▸ **What you will do**: Scan the records for the line containing "线下同人交流活动接连上演，无论是潮". From there through the last line, write out each line exactly.

= Beginning of Section =

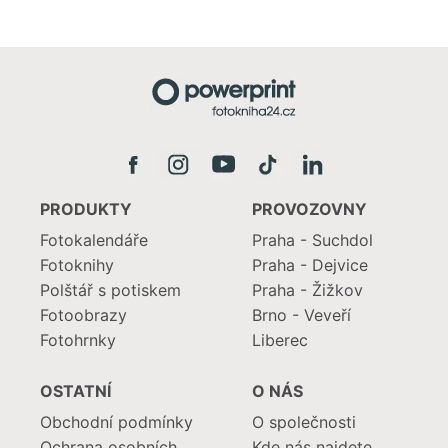
PRODUKTY
PROVOZOVNY
Fotokalendáře
Praha - Suchdol
Fotoknihy
Praha - Dejvice
Polštář s potiskem
Praha - Žižkov
Fotoobrazy
Brno - Veveří
Fotohrnky
Liberec
OSTATNÍ
O NÁS
Obchodní podmínky
O společnosti
Ochrana osobních
Kde nás najdete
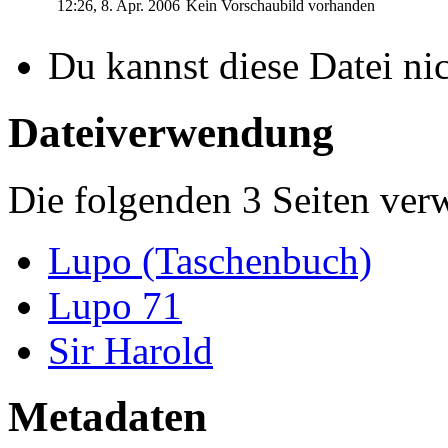
12:26, 8. Apr. 2006
Kein Vorschaubild vorhanden
Du kannst diese Datei ni
Dateiverwendung
Die folgenden 3 Seiten ver
Lupo (Taschenbuch)
Lupo 71
Sir Harold
Metadaten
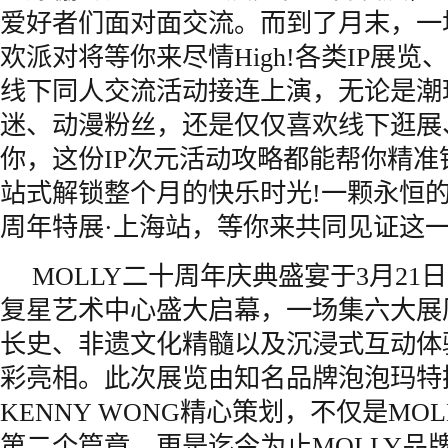
爱好者们面对面交流。而到了月末，一
欢派对将等你来尽情High!各类IP展
线下同人交流活动接连上演，无论是潮
迷、动漫粉丝，还是仅仅喜欢线下逛展
你，这份IP次元活动攻略都能帮你精准
站式解锁整个月的快乐时光!一颗永恒的星
周年特展·上海站，等你来共同见证这一
MOLLY二十周年庆典盛宴于3月21日
复星艺术中心盛大启幕，一场集六大展
长史、非遗文化精髓以及沉浸式互动体
彩亮相。此次展览由知名品牌泡泡玛特
KENNY WONG精心策划，不仅是MO
第二个篇章，更是迄今为止MOLLY品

= End of Section =

▸ **Exercise solution**:
线下同人交流活动接连上演，无论是潮
迷、动漫粉丝，还是仅仅喜欢线下逛展
你，这份IP次元活动攻略都能帮你精准
站式解锁整个月的快乐时光!一颗永恒的星
周年特展·上海站，等你来共同见证这一
MOLLY二十周年庆典盛宴于3月21日
复星艺术中心盛大启幕，一场集六大展
长史、非遗文化精髓以及沉浸式互动体
彩亮相。此次展览由知名品牌泡泡玛特
KENNY WONG精心策划，不仅是MO
第二个篇章，更是迄今为止MOLLY品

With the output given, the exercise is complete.